One safe assumption is that the proposal will include a second revision in as many months for the current medical liability protection law known as the Public Readiness and Emergency Preparedness Act, so that it applies to a wider set of personal protective equipment manufacturers. But how can McConnell craft legislation that meets his stated goal of providing a reasonably obtainable safe harbor to the Americans who have worked in good faith to protect customers, while still holding accountable owners who act with gross negligence or intentional misconduct?

That question can be answered by borrowing from two existing laws, the aforementioned Public Readiness and Emergency Preparedness Act and the Support Antiterrorism by Fostering Effective Technology Act, that is also known as the Safety Act. The Safety Act provides the smart liability protection that many Americans seek, namely limits earned through the good faith implementation of effective security protocols.

Since its protections only apply to lawsuits arising out of terrorist attacks, the Safety Act as written will not be of much assistance with curbing the anticipated wave of pandemic lawsuits. But the Safety Act can serve as a strong foundation for any new safe harbor legislation. Its core concept of granting liability protection to businesses which have rigorously adopted government guidance is what McConnell hopes to create.

The Senate must modify the Safety Act language so that defendants can be dismissed from lawsuits regardless of whether they have been vetted by an agency. The pandemic legislation should instead hold defendants harmless when they can show that they attempted in good faith to follow guidance issued by public health officials or qualified associations. With crafting that kind of bill, McConnell will deliver the kind of liability relief that owners need to reopen their doors across the country.

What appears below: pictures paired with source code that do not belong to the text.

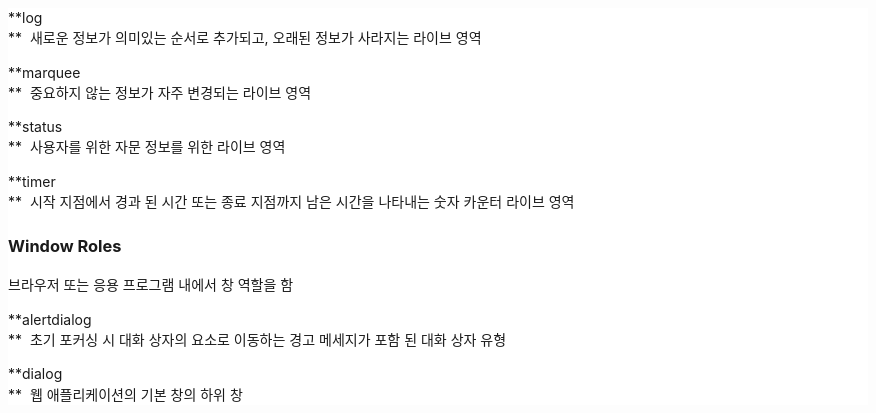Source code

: **log  
**  새로운 정보가 의미있는 순서로 추가되고, 오래된 정보가 사라지는 라이브 영역

**marquee  
**  중요하지 않는 정보가 자주 변경되는 라이브 영역

**status  
**  사용자를 위한 자문 정보를 위한 라이브 영역

**timer  
**  시작 지점에서 경과 된 시간 또는 종료 지점까지 남은 시간을 나타내는 숫자 카운터 라이브 영역

### **Window Roles**

브라우저 또는 응용 프로그램 내에서 창 역할을 함

**alertdialog  
**  초기 포커싱 시 대화 상자의 요소로 이동하는 경고 메세지가 포함 된 대화 상자 유형

**dialog  
**  웹 애플리케이션의 기본 창의 하위 창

That is not to say that a review process like the one under the Safety Act should be left out of any future legislation. Many businesses are going to create invaluable products to combat pandemics, ranging from contact tracing software to novel cleaning solutions. Such new products, along with some other services like temperature takers and monitors of social distancing rules, should also not face unwarranted lawsuits.

That is why the pandemic legislation needs to give businesses a chance to seek liability protection by filing an application with a federal agency. That agency would send the application to government sanctioned experts for a thorough review to confirm that the policy or technology that an owner proposes to use are effective in battling pandemic threats.

It is critical to ensure that the legislation is not viewed as a “get out of jail” immunity card for businesses. No liability protection law ever enacted by Congress has ever done that, and it should not do so here. The two laws described above will prove useful, as Congress can adopt the provisions nullifying their protections in an event of fraud or willful misconduct. It is also critical that the new pandemic legislation will apply to all businesses, even nonprofits and especially small businesses, which are the backbone of the economy and are at risk of opportunistic tort lawsuits.

Importantly, the liability legislation must not be viewed as just applying to the current pandemic as a future health crisis is likely to come. Congress must feel obligated to pass a law that stimulates investment in products and services that will help to blunt the next pandemic. That is where the review process will be the most useful, as it will spur a creation of such products through powerful liability protection in the statute.

By drawing from existing laws that limit liability in ways that ensure less frivolous tort lawsuits and effective pandemic mitigation, Congress will have done its part to prevent unscrupulous lawyers from hindering the recovery of the economy that Americans desperately need.